His selection method could even be described as frog kissing, but few will care about the label if later this year his squad, after three tough years, finally comes right and makes a big impression at the World Cup.
And if that seemed only a remote possibility even in November last year, it suddenly feels significantly more realistic now that Foster has picked a 36-man group that has experience, a sprinkling of the unknown and a ruggedness that has not been a hallmark of his previous selections.
Maybe most importantly of all, Foster has picked a squad that contains no passengers.
There is no one there who didn’t deliver in Super Rugby Pacific; no one there trading on their reputation alone, picked on the memory of what they may have once done.
This is a form team that Foster has picked – players who have earned their spots and the only grumble would perhaps be that he wasn’t able to find room in the initial 36 for Shaun Stevenson, who will be with the team nevertheless as injury cover for Mark Telea.
Other than that, there are no arguments to mount against the balance, tone and general vibe of what the selected group contains and represents.
The first two-and-a-half years of his coaching tenure were defined by the All Blacks’ lack of physical presence.
An ability to dominate collisions – with or without the ball – and produce the general mayhem required to compete was a consistent failing of the All Blacks between 2020 until midway through last year.
They didn’t seem to have either the required mix of combat athletes or the ruthless mindset to impose themselves.
That problem was being fixed in the second half of last year, and this new squad reflects the coaching team’s depth of understanding about what sort of players they need to throw into battle if they are going to continue to progress as a team that can handle frontline, active duty.

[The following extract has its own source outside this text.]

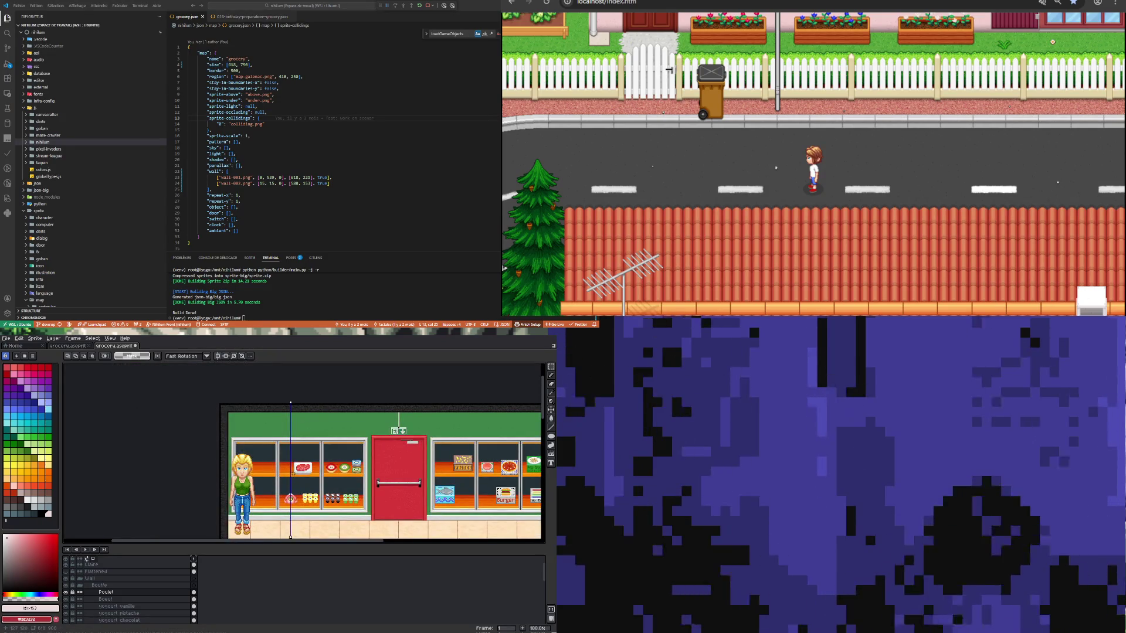
{"action": "scroll", "coordinate": [291, 501], "scroll_direction": "up", "scroll_amount": 1}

It would have been criminal not to recall Luke Jacobson, who has proved himself throughout this Super Rugby campaign that he is the sort of real-deal soldier that wins wars.
Shannon Frizell, while he previously hasn’t quite managed to replicate his club form in the test arena, couldn’t have done more this year to say he’s ready to try one more time to see if he can make the step up.
He’s got presence and destructive abilities and like Jacobson, he’s shown this year a tremendous appetite for hard work.
Much the same can be said about new cap Samipeni Finau, the versatile Chiefs loose forward who has played with an almost reckless fearlessness for his own well-being.
These three epitomise what the modern game is all about – loose forwards who revel in the collision zone and have an attitude to throw themselves at everything and then get back on their feet and do it again.
But so too are they hungry to contribute elsewhere and it is the authenticity of their physicality and their mental energy which has seen them selected and Hoskins Sotutu and Akira Ioane discarded.
The arrival of the 144kg Tamaiti Williams in the front-row adds to the portfolio of mobile props who can scrummage and cleanout and yet do their share of effective ball-carrying.
The All Blacks didn’t begin this World Cup cycle with the players, attitude and technical skills to indulge in collision warfare, but there should be some confidence that they do now have that critical aspect in place.
Whatever happens in France, it’s hard to see that the All Blacks will traipse home dejected that they were beaten up by the tournament bully.
In fact, there’s even a chance that the All Blacks might turn out to be the tournament bully such is the weighting they have placed on robust ball-carriers and reliable defenders.